Private life insurance company HDFC Life expects a significant growth in sales through alternate channels. Currently bancassurance accounts for a little over 70 per cent of its total sales.
Alternate channels for sale of insurance products include agent network, direct as well as online sales.
“Our sales through alternative channels have grown from 5-6 per cent last year to over 12 per cent this year. We expect it to grow further in the next two-three years,” Sanjay Tripathy, Executive Vice-President, Marketing, Product and Direct Channels of HDFC Life, said here on Wednesday.
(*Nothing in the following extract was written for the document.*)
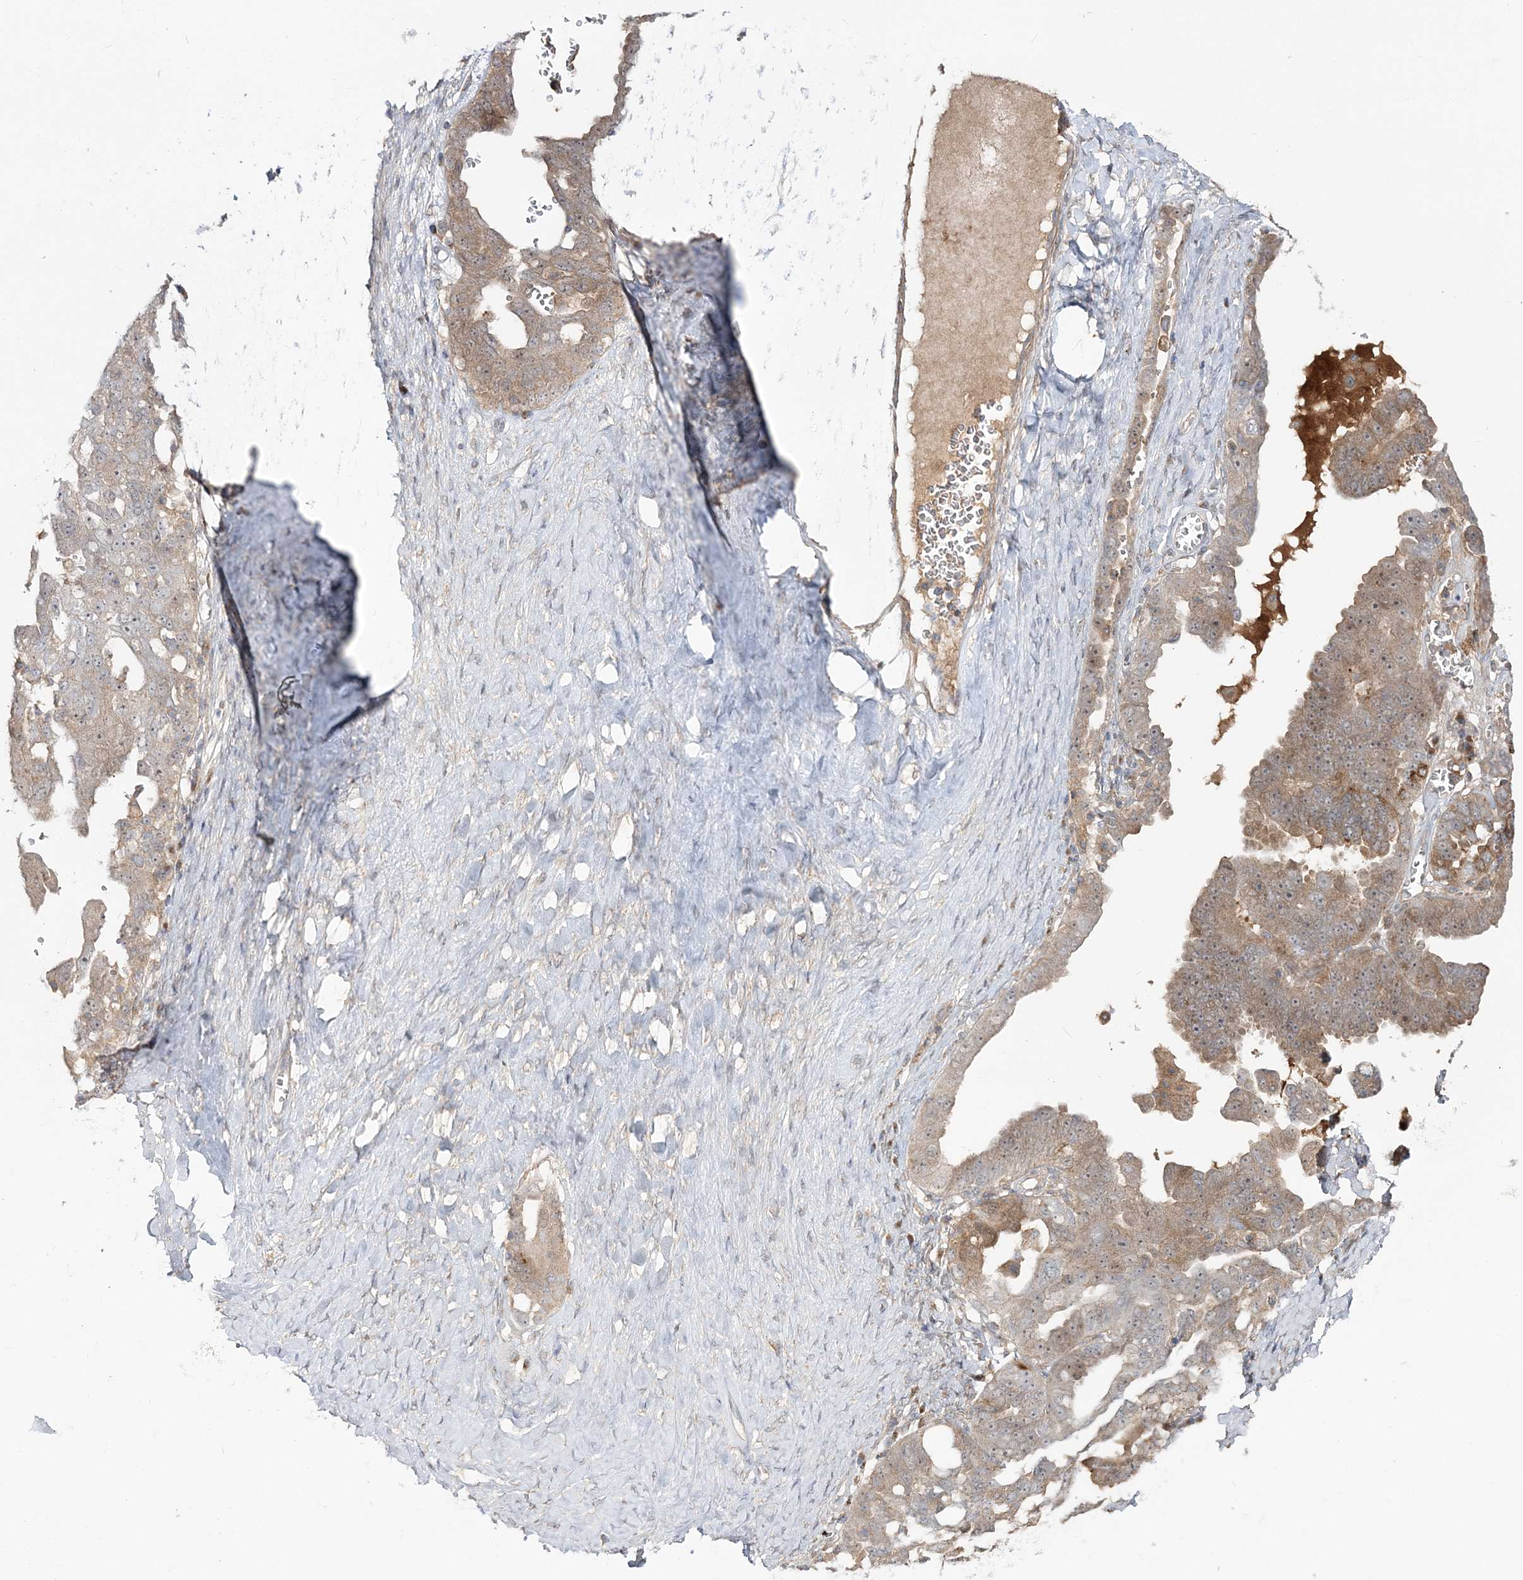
{"staining": {"intensity": "weak", "quantity": ">75%", "location": "cytoplasmic/membranous"}, "tissue": "ovarian cancer", "cell_type": "Tumor cells", "image_type": "cancer", "snomed": [{"axis": "morphology", "description": "Carcinoma, endometroid"}, {"axis": "topography", "description": "Ovary"}], "caption": "Protein staining by IHC exhibits weak cytoplasmic/membranous positivity in about >75% of tumor cells in ovarian endometroid carcinoma.", "gene": "MOCS2", "patient": {"sex": "female", "age": 62}}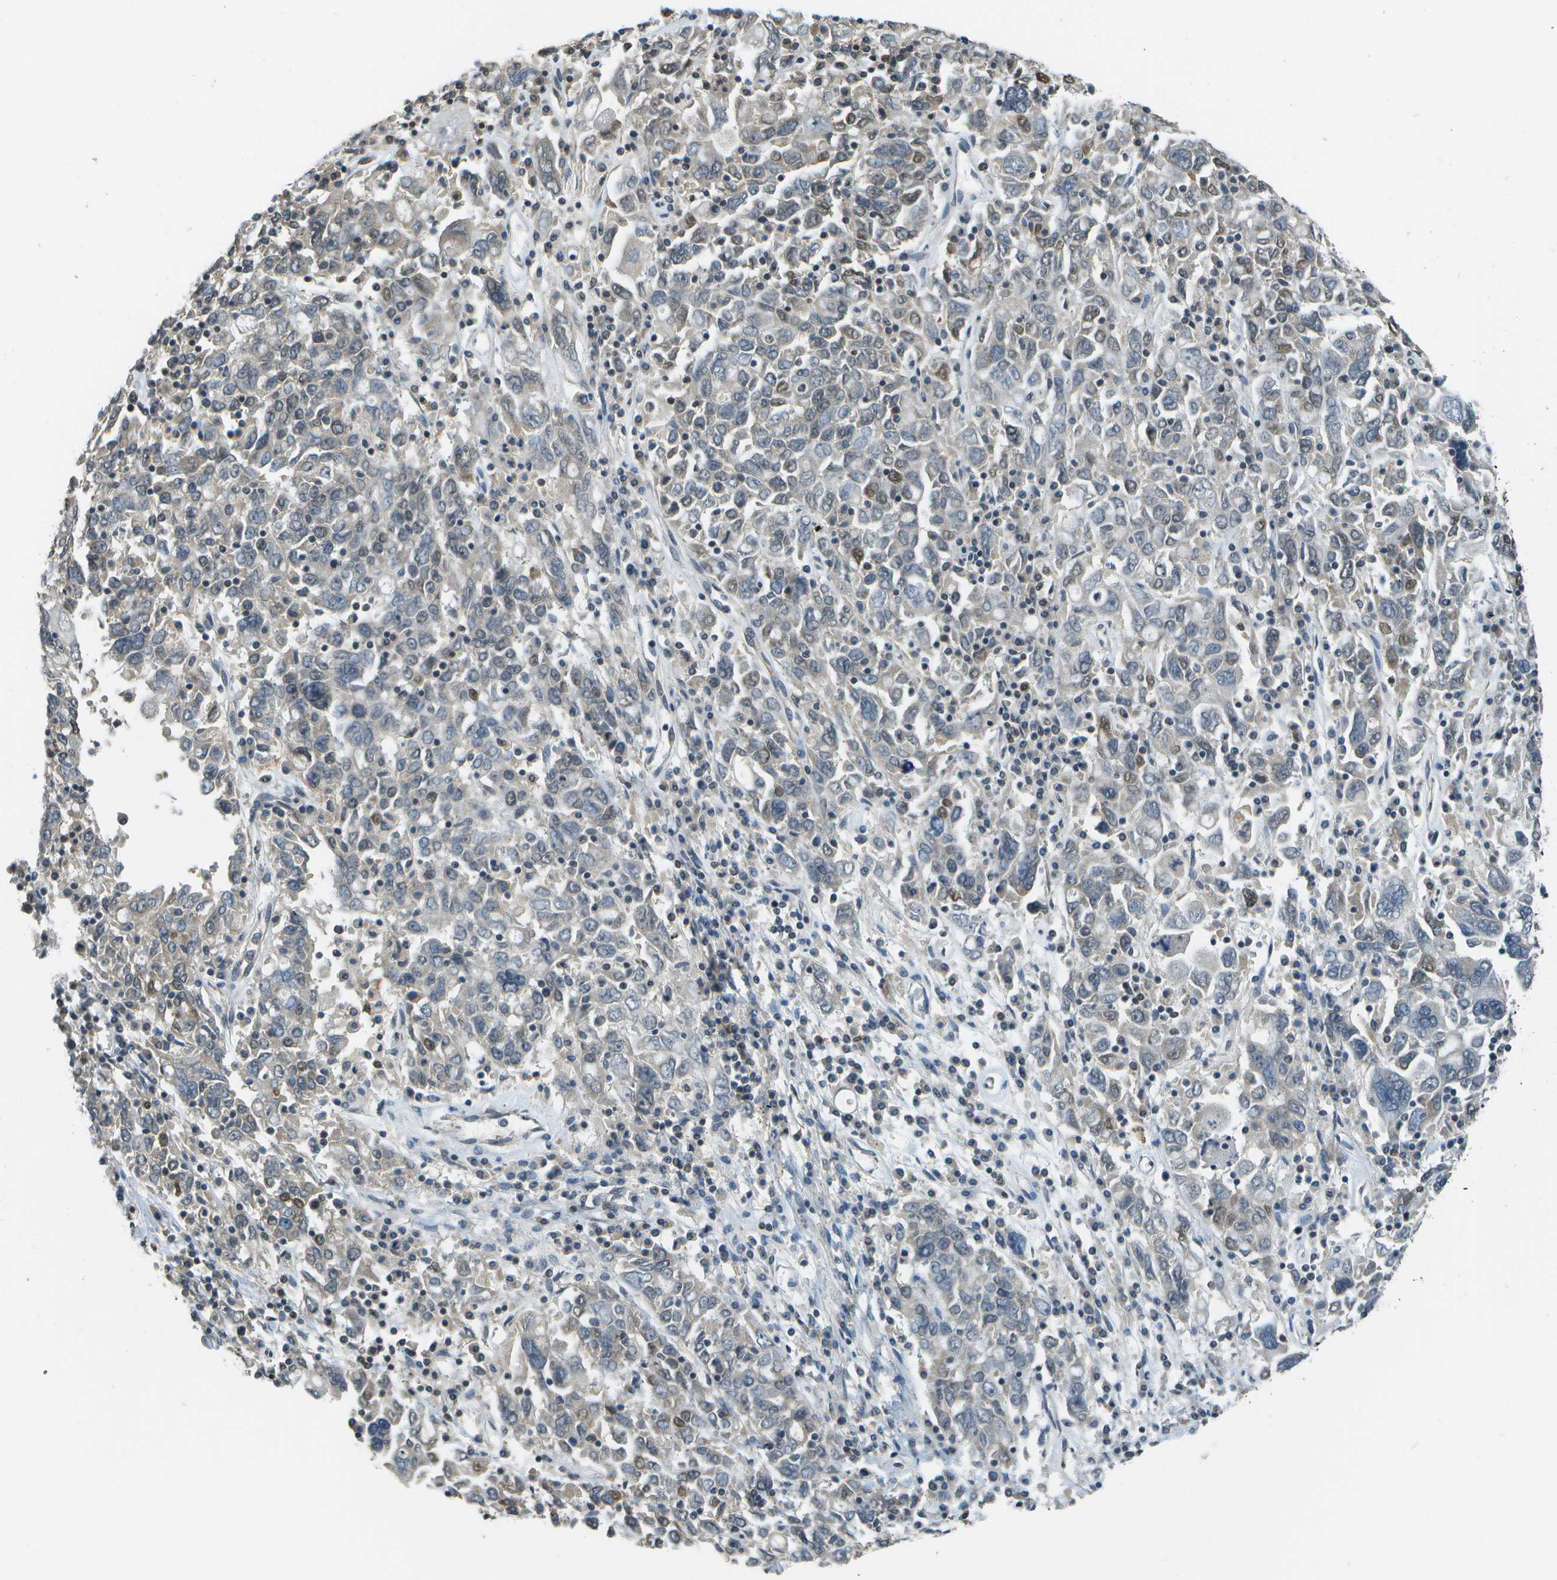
{"staining": {"intensity": "weak", "quantity": "<25%", "location": "nuclear"}, "tissue": "ovarian cancer", "cell_type": "Tumor cells", "image_type": "cancer", "snomed": [{"axis": "morphology", "description": "Carcinoma, endometroid"}, {"axis": "topography", "description": "Ovary"}], "caption": "There is no significant expression in tumor cells of ovarian cancer (endometroid carcinoma).", "gene": "ABL2", "patient": {"sex": "female", "age": 62}}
He was in Kolkata to launch the company’s two market-linked pension plans and one immediate annuity plan.
According to Tripathy, the company’s share of online sales is expected to grow to 10 per cent over the next three years from the current 3 per cent. Nearly nine out of its 30-odd products are currently sold online, he said.
While the two pension plans — Pension Super Plus and Single Premium Pension Super — are designed to “build a sizable corpus for post retirement income, the “traditional annuity” plan will ensure a steady income flow after retirement, Tripathy said.
He pointed out that introduction of these products was timely as life expectancy increased to an average of 70 years.
“We expect about 5-10 per cent of our total business to come from these three plans during the January-March quarter this fiscal,” Tripathy said.